Contributing Op-Ed Writer: Haunted by a Disappearance

Written By Unknown on Selasa, 31 Desember 2013 | 13.26

IT was 30 years ago this New Year's Eve that Sam Todd left a party in Soho to get some air. He would not be seen again.

Sam Todd was a divinity student at Yale, a young man, like many, "giddy with their own futures." On New Year's Eve, 1983-4, he attended a party at 271 Mulberry Street with a group of recent graduates from Vassar. He was 24. One of his friends, Heather Dune Macadam, described Todd that night, as he "twirled like a young colt, laughing and eating up the energy of the night until he was so dizzy he had to leave me on the dance floor to spin alone while he went outside for a breath of air." At 3 a.m. he left the party without his coat.

I was living uptown that year, across the street from a vacant lot, trying to be a writer. We were the same age, Sam Todd and I. The New York papers were full of the story of his disappearance. Fliers were posted; homeless shelters were searched. Rivers were dragged. Weeks went by, then months. Eventually there was nothing more to say about his story, other than the unbearable sadness of never knowing its ending.

The story haunted me, however. I'd wake from dreams in which Todd was knocking on my door. Come on, he'd say. Everybody's waiting. He made it sound as if oblivion was an exotic gift, given only to a rarefied few.

Occasionally, I'd mention the case to my friends; their initial response was curiosity, followed by a vague discomfort. "Why are you so obsessed with this guy?" asked one friend. "You don't even know him!"

But of course I knew him. The world is full of people who wonder what it might be like to vanish without a trace and begin life anew, under a new name, under a new personality, even — as was the case with me — under a new gender. Who among us, besides those without imagination, has never dreamed of escaping his or her own history?

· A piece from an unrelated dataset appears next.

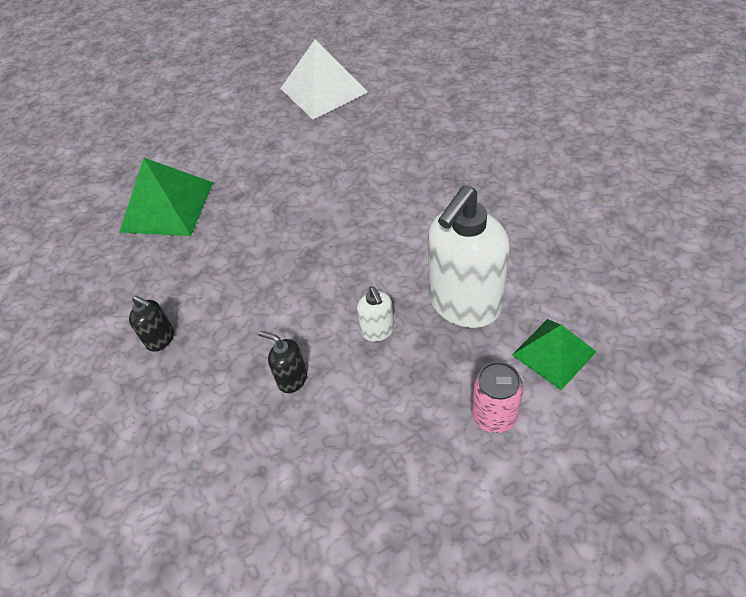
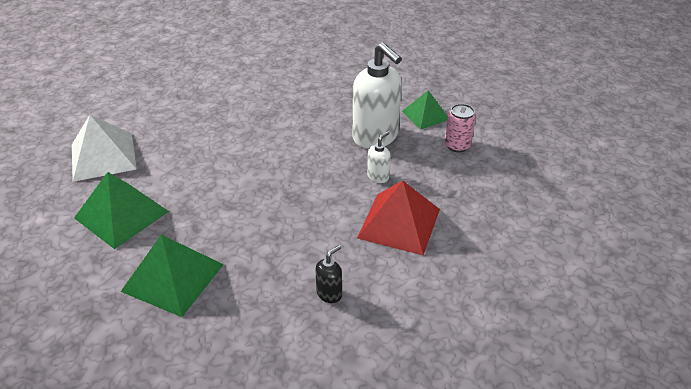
camera: 80 degrees left, 10 degrees down
(243, 138) = (121, 214): none -> green pyramid
(292, 379) = (399, 223): black soap dispenser -> red pyramid
(378, 331) = (378, 176): white soap dispenser -> white soap dispenser turned 45 degrees counterclockwise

For that's what I imagined Sam Todd had done. In my fantasy, he was no victim of foul play or amnesia. In my heart, he had struck out for a place where no one knew him, like Gauguin boarding a steamer for the Marquesas. How hard could it be, I wondered? To head out like Huck Finn into "the Territory ahead of the rest," a place where you could become, at last, the author of your own life?

I got my answer three years later. In May of 1987, I loaded up my Volkswagen and started driving north from Baltimore, where I'd been teaching a class at Johns Hopkins. I wound up in Nova Scotia, on Cape Breton Island. I wasn't certain what was going to happen next, other than that I was going to find a way to end this transgender business once and for all.

One night, I dressed in drag and looked in a motel room mirror in Dingwall, N.S. Why shouldn't I settle down here, I thought, and start life over as a woman? I could get a job working on a lobster boat. Then I lay on my back and sobbed.  No one would ever believe I knew anything about lobsters. 

The next day I climbed a mountain and, near the summit, stood by a cliff overlooking the sea. A fierce wind blew in from the Atlantic, and I asked myself — is this what you came here to do?

Then the wind blew me backward and I landed on some moss and looked up at the blue sky. Something in my heart — or perhaps something from on high — whispered to me, "You're going to be all right."

And so I headed home. A week later, in New York, I went to a party and met the woman who became the love of my life, a woman who, some years later, would help me begin my life anew, not as a person without history, but as a woman whose great curse instead became her greatest gift. On the cusp of middle age, to my great surprise, I, too, became, like the young Sam Todd, a person giddy with my own future.

I still think about Sam Todd and his family and his friends every New Year, about the profound loss they must feel, even now, about the man they loved. I think about them searching the city on New Year's Day 1984, as the magnitude of their loss first became clear, their hearts broken. There are thousands of Sam Todds who go missing every year, people whose loved ones are left with a story that has no resolution.

On New Year's Day each year, my wife and children and a large, raucous group of friends climb French Mountain near Belgrade, Me. We stand at the summit together and eat oranges and sing. Our children make angels in the snow. There is a sharp drop-off at the summit, and we frequently have to shout at our dogs to keep them from going off the edge.

As I stand there, I think about the gift of life, how wondrous and fragile. I think about the wind that blew me back from the precipice in Nova Scotia, and the voice that whispered, "You're going to be all right." Now and again, I wonder to whom that voice belonged. It might have been the voice of Christ; it might have been my father's ghost; it might have been the shadow of the woman I eventually became. You can take your pick.

As for me, I sometimes think the voice belonged to Sam Todd, whom I never knew, and whom I still mourn, as if he were my brother.

Jennifer Finney Boylan, a contributing opinion writer, is the author of 13 books and national co-chairwoman of GLAAD.